I couldn’t help thinking of Hades every time I set foot in the club parking lot. Even as I was walking Natasha to her car. She wasn’t shaking or crying anymore, which was a win.
“Thank you so much for tonight, Freya,” she hiccupped, fumbling with her keys.
I wiped a tear from her pretty, fresh, young face. Now that she’d cried most of her makeup off, the freckles over her chin were all the more prevalent, making her look even younger and more vulnerable.
“It will get better, honey, I promise.” My heart broke for her. She was a young single mother who didn’t have any other options, thanks to shitty parents, a shitty education and a shitty hand at life.
She nodded rapidly, sucking in an audible breath, her face clearing under the harsh streetlights. Something passed over her features, something fierce, something that showed me how she’d managed to move out the trailer she had shared with her ex-boyfriend’s family, away from the ex who’d beat her, to a completely new town. She was strong, this girl. This woman.
“I know it will,” she nodded, surety in her voice.
“And you’ve got us, all of us. We have your back. You’re not alone,” I promised her.
She nodded again, tearing up a little more.
“Tuesday night, we’re having chocolate cake for dinner, watching movies, and I’m getting baby snuggles,” I reminded her. I’d made the date with her and Harry, her eight-month-old son, because she barely knew anyone here and needed someone on her team.
“Yes, I can’t wait,” she gave me a small smile.
I leaned forward to open her door for her, watching her get in, then standing there as she drove away. My heart hurt for her. But she’d be okay. I knew that based on the determination I’d seen in her eyes. The strength. She was a fighter.
I sighed, turning back toward my car which was parked across the lot. My mind was on Natasha, on what I was going to eat when I got home and on what Hades might be doing right now. Fucking a club girl, drinking whisky, killing a guy. Then my mind was on how I was supposed to be thinking about anything but Hades.
I was so preoccupied that I didn’t see him until I ran right into him. His hands gripped my upper arms. Hard.
Not paying attention while walking alone in a parking lot was a real TSTL—otherwise known as a ‘too stupid to live moment.’ You know, the heroine who runs up the stairs away from the murderer instead of out the front door? Walking toward the scary noise in the basement? That kind of thing.
I was much smarter than that. Or at least I’d thought I was.
Until my eyes locked with familiar brown ones. “Derek?”
My heart began to beat double time, my stomach dropping as fear crawled from the spots where the pads of his fingers pressed into my bare skin.
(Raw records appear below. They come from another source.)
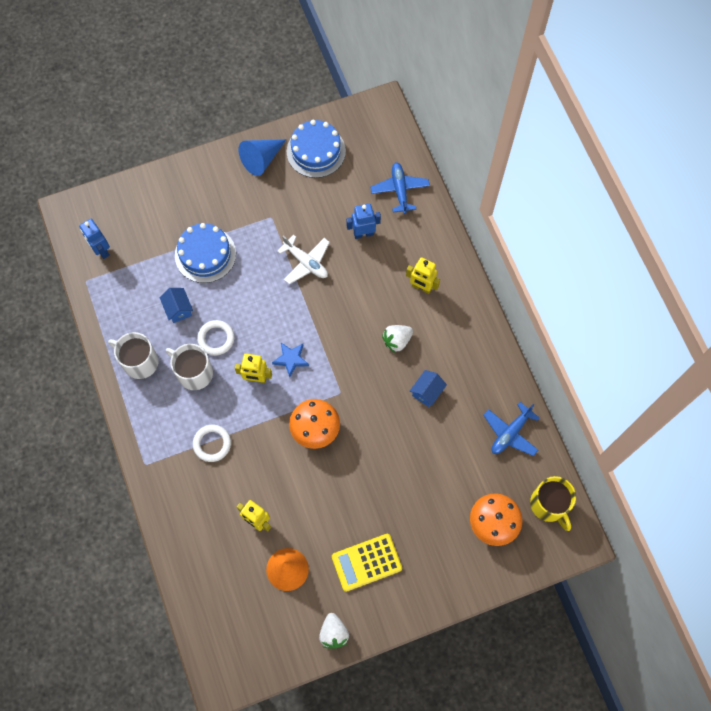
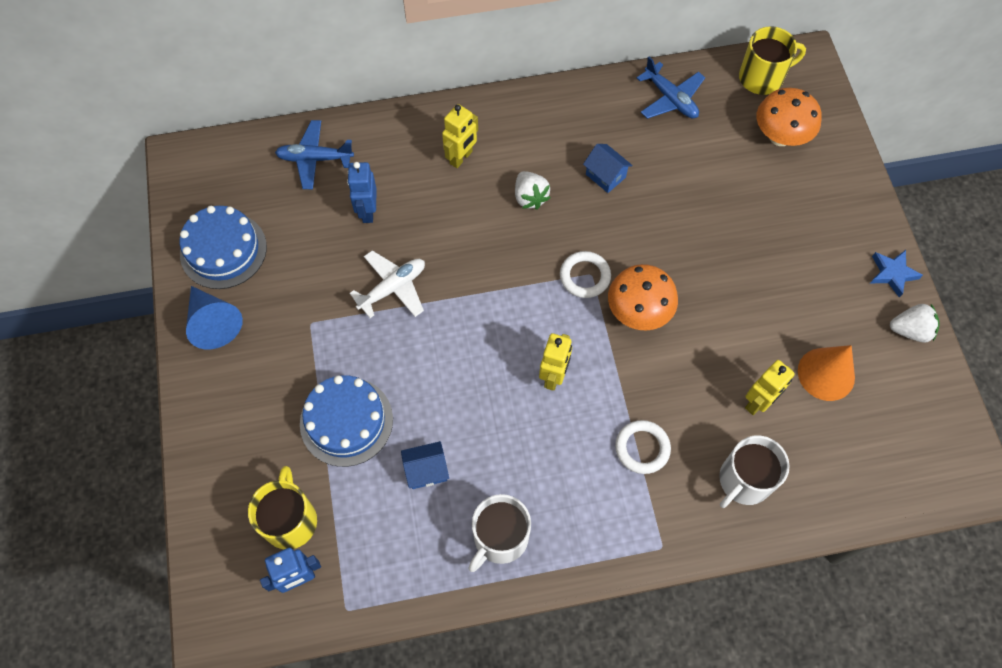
camera: 80 degrees left, 5 degrees down
(136, 237) = (290, 520): none -> yellow mug
(194, 372) = (531, 460): white mug -> white mug (744, 480)
(216, 338) = (483, 423): white ring -> white ring (585, 276)
(291, 359) = (533, 328): blue star -> blue star (892, 274)
(366, 562) = (821, 279): yellow calculator -> none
“Freya,” he greeted, voice warm, welcoming.
“What are you doing here?” I tried to step out of his grip, but it only tightened.
“I needed to see you. Knew that you needed to see me too.” His eyes flashed to the now dark sign overhead then back down to me, darkening.
Derek looked non-threatening upon first glance. He was of average height. I was almost taller than him when I was wearing my most modest heels, something he hadn’t liked. I hadn’t been able to wear my favorite shoes when I was around him.
His dirty blond hair was styled expertly. It took him almost thirty minutes in the morning, and he used shampoo that cost fifty dollars a bottle. He had conventional good looks—square jaw, always clean-shaven. Nose that was perfectly straight, never broken in a barfight or football game. Derek hadn’t played football. He was a lacrosse guy. An Ivy League guy. A trust fund guy.
“You need to let me go, Derek,” I stated, meeting his eyes, my voice firm and free from fear.
The last thing Derek needed to hear was fear in my voice. He’d like that.
I had no idea what I was thinking when I started going out with him in high school. No … I did. I was thinking he was the epitome of everything I’d never had when I was growing up. The popular, rich guy. The kind of guy who had dated the head cheerleader, the prom queen, the girl with two loving parents who lived behind the white picket fence. He had embodied a lot of the things I’d thought I wanted. That I’d let my mother convince me I didn’t deserve.
I’d let myself be wined and dined by him. Impressed by his good manners, his good breeding, the fact that he bought me gifts, took me to expensive restaurants. But it didn’t take long for me to realize that he was a misogynistic asshole. And that his family was equally horrible, treating me like crap and him letting them. Hence me dumping him.